Vinli founder Mark Haidar reaches below the steering wheel of a 2007 Toyota Camry – right into the brain of the car – and plugs in a small black device that’s like an extra-large memory stick.
The device will live there, in the rectangular connector known as the OBD port. Any car built after 1996 is equipped with an OBD port, and it’s become hot real estate for tech companies trying to revolutionize the driving experience. Vinli, which starts at $99.00, turns your car into smartphone of sorts – where there’s an app store for your car, and an internet connection.
“It has a GPS, Bluetooth, Wi-Fi hotspot, with LTE connectivity, an accelerometer,” Haidar says.
So, if you’re on a road trip, maybe in a 1996 Honda Civic, and your kid wants to watch cartoons on a laptop, no problem.
“It makes the driver experience and backseat experience much better,” he says.
Connecting to Netflix from the backseat is nice, but it isn’t the breakthrough technology that helped Vinli raise $6.5 million from companies like Samsung and Cox Automotive this summer. That was for connecting your car to your phone, your home computer and the people around you. Through Vinli’s app store you can download apps to monitor your car’s health, improve fuel efficiency, and even track your teenager — like one app called Beagle, which lets parents watch the car in real time and even create alerts for speeding.

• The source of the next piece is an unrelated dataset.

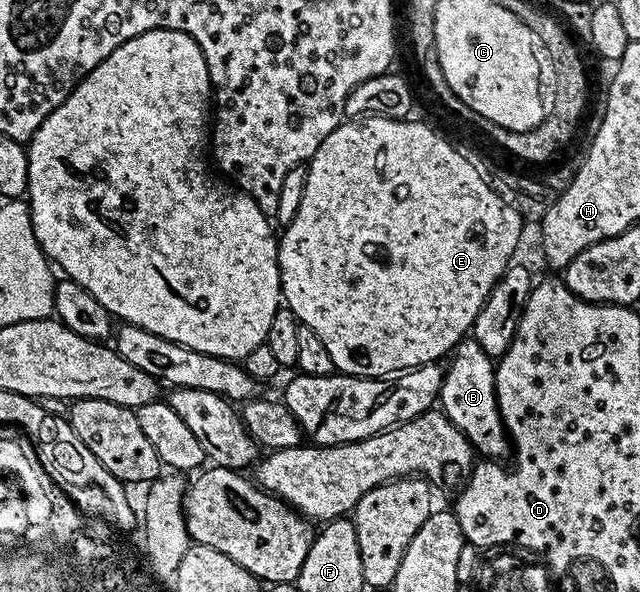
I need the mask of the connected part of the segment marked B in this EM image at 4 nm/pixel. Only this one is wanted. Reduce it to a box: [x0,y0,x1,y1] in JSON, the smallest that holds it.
[438,337,508,460]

Once you tap into your car’s brain and connect it to the world outside, the opportunities are endless — which is why more cars today are being built connected, no device necessary.
“Almost any new car you buy today will have some sort of telematics service that they’ll offer with it,” says Wayne Cunningham, who covers car technology for CNET. “The relevance of these devices is going to diminish over the next few years. In five years, I can imagine they’d be completely superfluous unless you have an older car that’s not connected.”

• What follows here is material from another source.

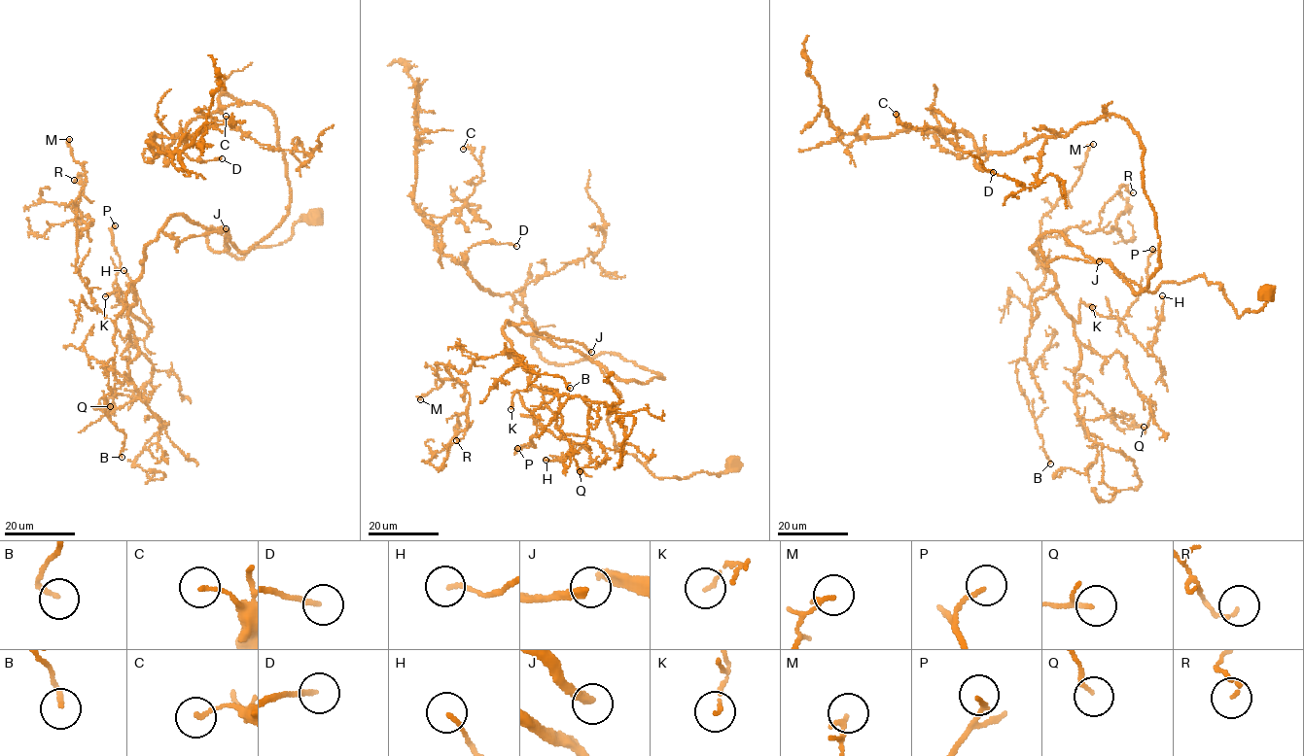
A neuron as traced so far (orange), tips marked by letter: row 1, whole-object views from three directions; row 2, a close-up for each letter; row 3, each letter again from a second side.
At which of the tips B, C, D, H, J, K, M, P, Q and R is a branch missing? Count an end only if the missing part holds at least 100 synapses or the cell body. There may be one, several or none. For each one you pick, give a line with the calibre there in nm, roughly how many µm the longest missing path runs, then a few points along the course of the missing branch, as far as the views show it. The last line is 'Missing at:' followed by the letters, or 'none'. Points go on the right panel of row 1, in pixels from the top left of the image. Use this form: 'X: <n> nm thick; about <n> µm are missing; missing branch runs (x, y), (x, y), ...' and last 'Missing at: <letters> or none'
J: 320 nm thick; about 100 µm are missing; missing branch runs (1099, 261), (1124, 260), (1135, 248), (1141, 210), (1129, 205), (1070, 210), (1055, 198), (1032, 203), (1036, 206)
Missing at: J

Which is why Haider is working on deals with automakers to get Vinli inside cars before they’re driven off the lot. And, he’s hoping to capitalize on interest in something called vehicle-to-vehicle communication, sometimes called V2V.
“The idea is that every car can communicate to other cars on the road,” Cunningham says. “So your car will know before you do that the car ahead of you is braking, or if you come around the corner and there’s a car stalled in the road that car will have already sent a signal to your car and give you some advance notice.”
V2V, could be mandated by the government in the next few years. Then, there’d be even more demand for giving old cars new life, and new brains.